ROME, Nov. 21 (Xinhua) -- Calling Italy's refusal to back down on its high-deficit budget plans "a particularly serious case of non-compliance", the European Commission on Wednesday started a process likely to result in significant sanctions against Italy.
For the second time in less than a month, the European Union's executive wing rejected Italy's plans for a budget that ran a deficit equivalent to 2.4 percent of the country's gross domestic product, three times larger than the commission called for earlier in the year.
On Oct. 22, commissioners gave Italy three weeks -- until Nov. 13 -- to submit a budget plan with smaller deficit. Just hours before that deadline, Italy resubmitted its budget plan with only minor changes.
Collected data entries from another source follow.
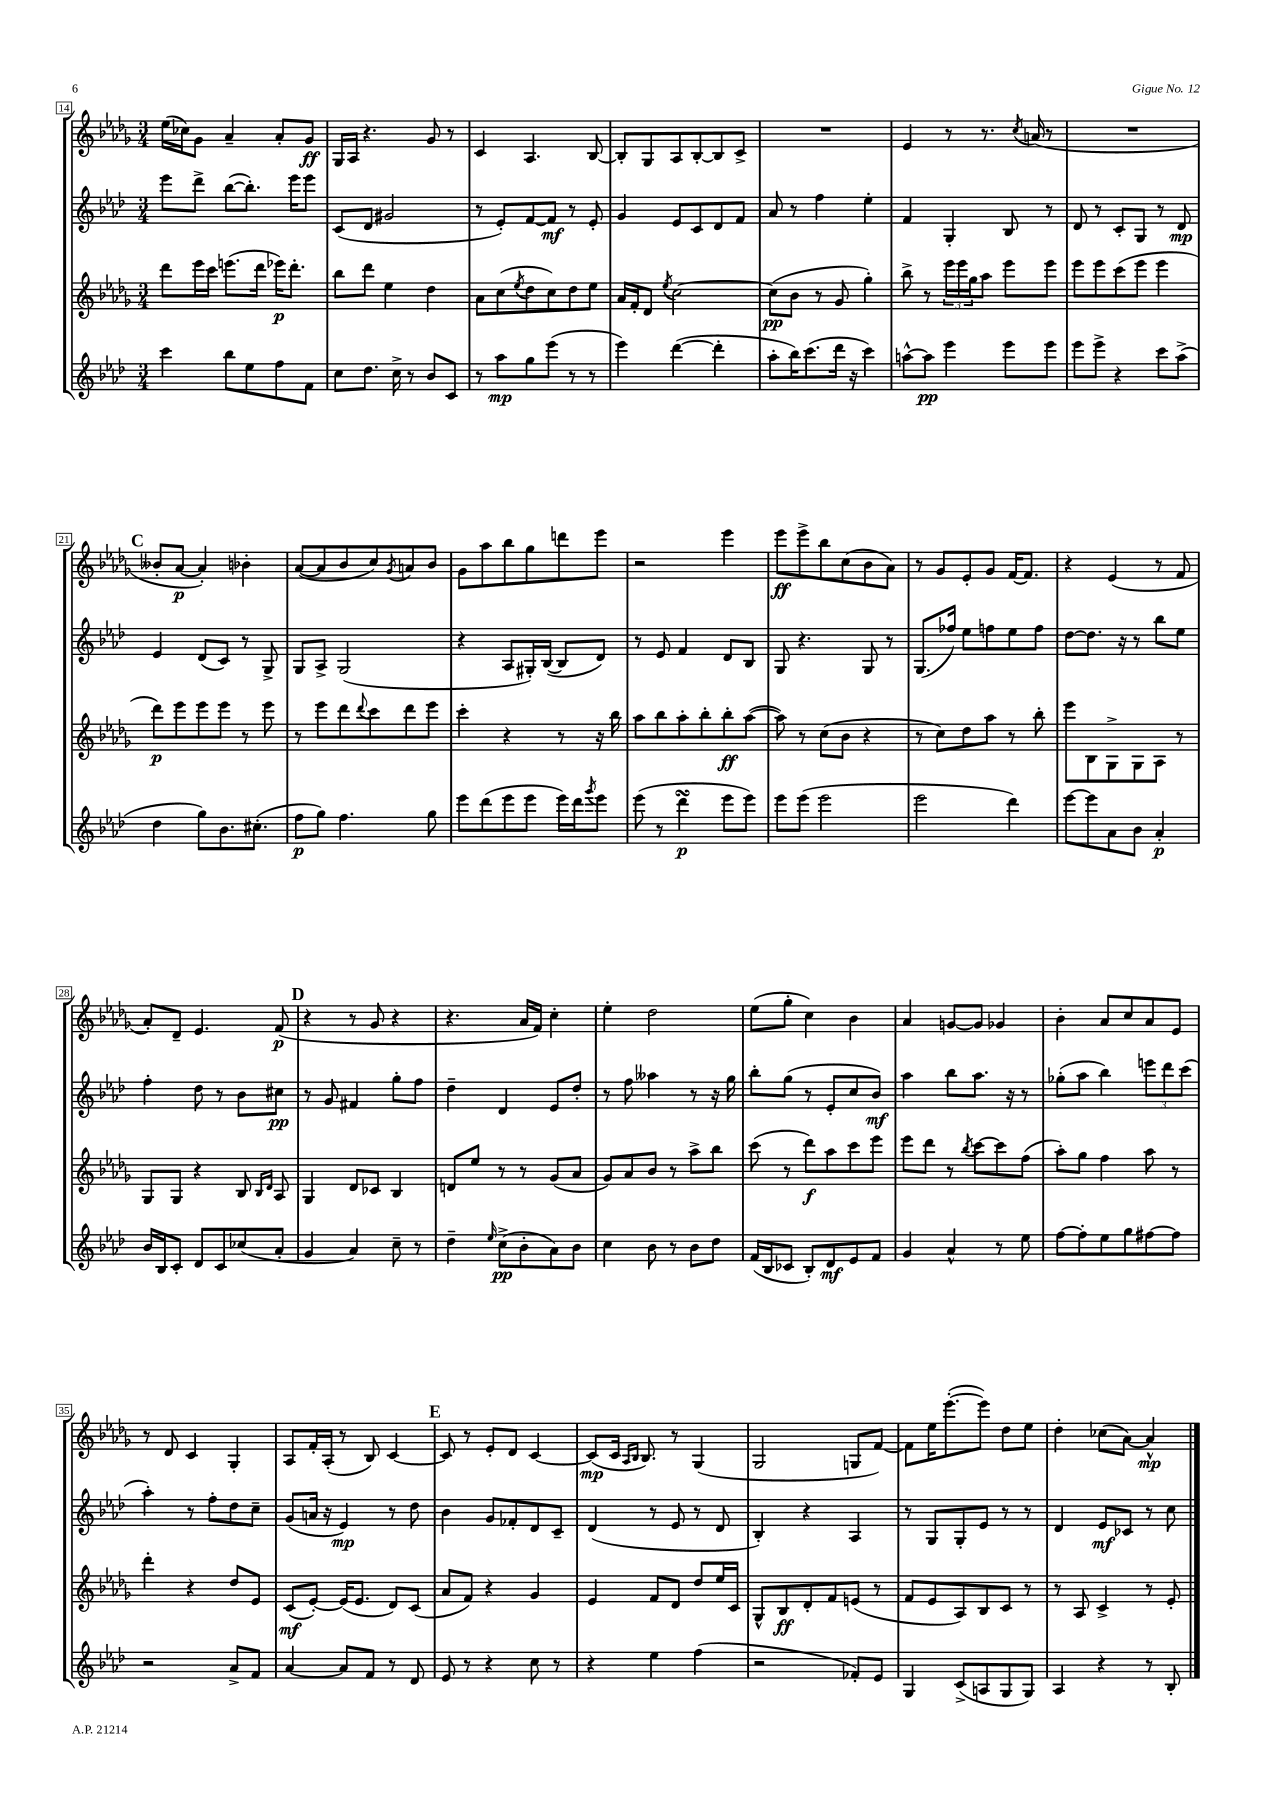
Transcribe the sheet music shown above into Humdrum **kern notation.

**kern	**kern	**kern	**kern
*staff4	*staff3	*staff2	*staff1
*clefG2	*clefG2	*clefG2	*clefG2
*k[b-e-a-d-]	*k[b-e-a-d-g-]	*k[b-e-a-d-]	*k[b-e-a-d-g-]
*M3/4	*M3/4	*M3/4	*M3/4
4ccc\	8ddd-\L	8eee-\L	(16ee-\LL
.	.	.	16cc-\J)
.	16eee-\L	8ddd-^\J	8g-\J
.	16ccc\JJ	.	.
8bb-\L	(8.eee\L	([8bb-\L	4a-~/
8ee-\	.	8.bb-'\]J)	.
.	16ddd-\Jk	.	.
8ff\	16eee-\LK)	.	8a-'/L
.	8.ddd-'\J	16eee-\LK	.
8f\J	.	8eee-\J	8g-/J
=	=	=	=
8cc\L	8bb-\L	(8c/L	16G-/LL
.	.	.	16A-/JJ
8.dd-\J	8ddd-\J	8d-/J	4.r
.	4ee-\	2g#/	.
16cc^\	.	.	.
8r	.	.	.
8b-/L	4dd-\	.	8g-/
8c/J	.	.	8r
=	=	=	=
8r	8a-\L	8r	4c/
8aa-\L	(8cc\	8e-'/L)	.
.	8qee-/	.	.
8gg\	8dd-\	[8f/	4.A-/
(8eee-\J	8cc\)	8f/]J	.
8r	8dd-\	8r	.
8r	8ee-\J	8e-'/	[8B-/
=	=	=	=
4eee-\)	16a-/LL	4g/	8B-'/]L
.	16f'/J	.	.
.	8d-/J	.	8G-/
.	8qee-/	.	.
([4ddd-\	[2cc\	8e-/L	8A-/
.	.	8c/	[8B-'/
4ddd-'\]	.	8d-/	8B-/]
.	.	8f/J	8c^/J
=	=	=	=
8aa-'\L	(8cc\]L	8a-/	2.r
16bb-\K)	8b-\J	8r	.
(8.ccc\	.	.	.
.	8r	4ff\	.
16ddd-\Jk	8g-/	.	.
16r	.	.	.
4ccc\)	4gg-'\)	4ee-'\	.
=	=	=	=
[8aa^^\L	8bb-^\	4f/	4e-/
8aa\]J	8r	.	.
4eee-\	24eee-\LL	4G'/	8r
.	24eee-\	.	.
.	24gg-\J	.	.
.	8aa-\J	.	8.r
8eee-\L	8eee-\L	8B-/	.
.	.	.	8qcc/
.	.	.	(16a/
8eee-\J	8eee-\J	8r	8r
=	=	=	=
8eee-\L	8eee-\L	8d-/	2.r
8eee-^\J	8eee-\	8r	.
4r	(8ccc\	8c'/L	.
.	8eee-\J	8G/J	.
8ccc\L	4eee-\	8r	.
(8aa-^\J	.	8d-/	.
=	=	=	=
4dd-\	8ddd-\L)	4e-/	8b--'/L
.	8eee-\	.	[8a-/J
8gg\L)	8eee-\	(8d-/L	4a-'/])
8.b-\	8eee-\J	8c/J)	.
.	8r	8r	4b-'\
(8.cc#'\J	.	.	.
.	8eee-\	8G^/	.
=	=	=	=
8ff\L	8r	8G/L	([8a-/L
8gg\J)	8eee-\L	8A-^/J	8a-/]
4.ff\	8ddd-\	(2G/	8b-/
.	8qqddd-/	.	.
.	8ccc\	.	8cc/)
.	.	.	8qg-/
.	8ddd-\	.	8a/
8gg\	8eee-\J	.	8b-/J
=	=	=	=
8eee-\L	4ccc'\	4r	8g-\L
(8ddd-\	.	.	8aa-\
8eee-\	4r	8A-/L	8bb-\
8eee-\J	.	16G#'/L)	8gg-\
.	.	([16B-/JJ	.
16eee-\LL)	8r	8B-/]L	8ddd\
16ddd-\J	.	.	.
8qggg/	.	.	.
8eee-\J	16r	8d-/J)	8eee-\J
.	16bb-\	.	.
=	=	=	=
(8eee-\	8aa-\L	8r	2r
8r	8bb-\	8e-/	.
4ddd-\	8aa-'\	4f/	.
.	8bb-'\	.	.
8eee-\L	8bb-'\	8d-/L	4eee-\
8eee-\J)	([8aa-\J	8B-/J	.
=	=	=	=
8eee-\L	8aa-\])	8G/	8eee-\L
(8eee-\J	8r	4.r	8eee-^\
2eee-\	(8cc\L	.	8bb-\
.	8b-\J	.	(8cc\
.	4r	8G/	8b-\
.	.	8r	8a-\J)
=	=	=	=
2eee-\	8r	(8.G/L	8r
.	8cc\L)	.	8g-/L
.	.	16ff-/Jk)	.
.	8dd-\	8ee-\L	8e-'/
.	8aa-\J	8ff\	8g-/J
4ddd-\)	8r	8ee-\	[16f/LK
.	.	.	8.f/]J
.	8bb-'\	8ff\J	.
=	=	=	=
[8eee-\L	8eee-\L	[8dd-\L	4r
8eee-\]	8B-\	8.dd-\]J	.
8a-\	8G-^\	.	(4e-/
.	.	16r	.
8b-\J	8G-\	8r	.
4a-'/	8A-\J	8bb-\L	8r
.	8r	8ee-\J	8f/
=	=	=	=
16b-/LL	8G-/L	4ff'\	8a-'/L)
16B-/J	.	.	.
8c'/J	8G-/J	.	8d-~/J
8d-/L	4r	8dd-\	4.e-/
8c/	.	8r	.
(8cc-/	8B-/	8b-\L	.
.	16qqB-/LL	.	.
.	16qqd-/JJ	.	.
8a-'/J	8A-/	8cc#\J	(8f/
=	=	=	=
4g/	4G-/	8r	4r
.	.	8g/	.
4a-/)	8d-/L	4f#/	8r
.	8c-/J	.	8g-/
8cc~\	4B-/	8gg'\L	4r
8r	.	8ff\J	.
=	=	=	=
4dd-~\	8d/L	4dd-~\	4.r
.	8ee-/J	.	.
16qqee-/	.	.	.
(8cc^\L	8r	4d-/	.
8b-'\	8r	.	16a-/LL
.	.	.	16f/JJ)
8a-\)	(8g-/L	8e-/L	4cc'\
8b-\J	8a-/J	8dd-'/J	.
=	=	=	=
4cc\	8g-/L)	8r	4ee-'\
.	8a-/	8ff\	.
8b-\	8b-/J	4aa--\	2dd-\
8r	8r	.	.
8b-\L	8aa-^\L	8r	.
8dd-\J	8bb-\J	16r	.
.	.	16gg\	.
=	=	=	=
(16f/LL	(8ccc\	8bb-'\L	(8ee-\L
16B-/J	.	.	.
8c-/J	8r	(8gg\J	8gg-'\J
8B-'/L)	8ddd-\L)	8r	4cc\)
8d-/	8aa-\	8e-'/L	.
8e-/	8ccc\	8cc/	4b-\
8f/J	8eee-\J	8b-/J)	.
=	=	=	=
4g/	8eee-\L	4aa-\	4a-/
.	8ddd-\J	.	.
4a-^^/	8r	8bb-\L	[8g/L
.	8qbb-/	.	.
.	[8ccc\L	8.aa-\J	8g/]J
8r	8ccc\]	.	4g-/
.	.	16r	.
8ee-\	(8ff\J	8r	.
=	=	=	=
[8ff\L	8aa-'\L)	(8gg-'\L	4b-'\
8ff'\]	8gg-\J	8aa-\J	.
8ee-\	4ff\	4bb-\)	8a-/L
8gg\	.	.	8cc/
[8ff#\	8aa-\	12eee\L	8a-/
.	.	12ddd-\	.
8ff#\]J	8r	.	8e-/J
.	.	(12ccc\J	.
=	=	=	=
2r	4ddd-'\	4aa-'\)	8r
.	.	.	8d-/
.	4r	8r	4c/
.	.	8ff'\L	.
8a-^/L	8dd-/L	8dd-\	4G-'/
8f/J	8e-/J	8cc~\J	.
=	=	=	=
[4a-/	(8c/L	(8g/L	8A-/L
.	[8e-'/J)	16a/Jk	16f'/L
.	.	16r	(16A-'/JJ
8a-/]L	(16e-/]LK	4e-/)	8r
.	8.e-/J	.	.
8f/J	.	.	8B-/)
8r	8d-/L)	8r	[4c/
8d-/	(8c/J	8dd-\	.
=	=	=	=
8e-/	8a-/L	4b-\	8c/]
8r	8f/J)	.	8r
4r	4r	8g/L	8e-'/L
.	.	8f-'/	8d-/J
8cc\	4g-/	8d-/	[4c/
8r	.	8c~/J	.
=	=	=	=
4r	4e-/	(4d-/	(8c/]L
.	.	.	16c/Jk
.	.	.	16qqA-/LL
.	.	.	16qqB-/JJ
.	.	.	8.B-/)
4ee-\	8f/L	8r	.
.	8d-/J	8e-/	8r
(4ff\	8dd-/L	8r	(4G-/
.	16ee-/L	8d-/	.
.	16c/JJ	.	.
=	=	=	=
2r	8G-^^/L	4B-'/)	2G-/
.	8B-/	.	.
.	8d-'/	4r	.
.	8f/	.	.
8f-'/L)	(8e/J	4A-/	8G/L
8e-/J	8r	.	[8f/J)
=	=	=	=
4G/	8f/L	8r	8f\]L
.	8e-/	8G/L	16ee-\K
.	.	.	([8.eee-'\
(8c^/L	8A-/)	8G'/	.
8A/	8B-/	8e-/J	8eee-\]J)
8G/	8c/J	8r	8dd-\L
8G/J)	8r	8r	8ee-\J
=	=	=	=
4A-/	8r	4d-/	4dd-'\
.	8A-/	.	.
4r	4c^/	8e-/L	(8cc-\L
.	.	8c-/J	[8a-\J)
8r	8r	8r	4a-^^/]
8B-'/	8e-'/	8cc\	.
==	==	==	==
*-	*-	*-	*-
That set the table for Wednesday's developments.
Valdis Dombrovskis, the commission's vice-president for the euro currency and social dialogue, said he disagreed with claims from Italian leaders that the budget plan was necessary to help jump start Italy's sluggish economy.
"The impact of this budget on economic growth is likely to be negative," Dombrovskis said in a statement. "With what the Italian government has put on the table, we see a risk of the country sleepwalking into instability."
The 19 countries in the euro currency zone "are on the same team and should play by the same rules," Dombrovskis said.
Technically, the commission called for eurozone finance minister to launch an "Excessive Deficit Procedure" against Italy. That would require the country to produce a strategy and time table for "corrective action" or risk massive fines.
By law, fines could total as much as 0.2 percent of the country's gross domestic product in the first year -- around 4.4 billion euros (4.9 billion U.S. dollars) based on current estimates for the size of the Italian economy.
"Sanctions are very likely, but the big risk for Italy isn't the money they could be forced to pay but rather the future credibility of the Italian government," Valentina Meliciani, an economist with Rome's LUISS University, told Xinhua.
That credibility is already taking a beating. Due in part to political instability, the yield on Italian government bonds has climbed precipitously in recent months. On Wednesday, yields for Italy's benchmark ten-year bonds touched 3.7 percent, their highest levels in nearly five years.
Yields climb due to perceived risks associated with the government's ability to pay off mature bonds. Higher yields increase the government's costs for borrowing money, but they also have the knock-on effect of making private banks more cautious in lending money and raising interest rates for private companies seeking loans.
If companies cannot secure loans or if they cannot afford to repay loans they already have, that will act as a significant drag on economic growth.
"The government is saying the high deficit level is needed to enhance growth, but it could actually have the opposite effect," Salvatore De Fiore, an economic analyst with banker Unicredit, said in an interview.
For its part, Italy says it has no plans to change tack.
"We are very sure about the numbers in our budget," Deputy Prime Minister Matteo Salvini told reporters Wednesday. "For us, the discussion is finished. We will talk about it again in a year."
Salvini went on to say any fines against Italy would be "disrespectful."
According to Meliciani, the LUISS economist, Salvini and other government leaders have made a calculation that backing down to European Commissioners would cause them more problems than whatever fines would eventually be levied.
"Elections for the European Parliament are only six months away," Meliciani said. "Government leaders would risk losing a lot of support by compromising. The problem is, leaders from other countries fear they could face criticism if they allow Italy to flaunt the rules."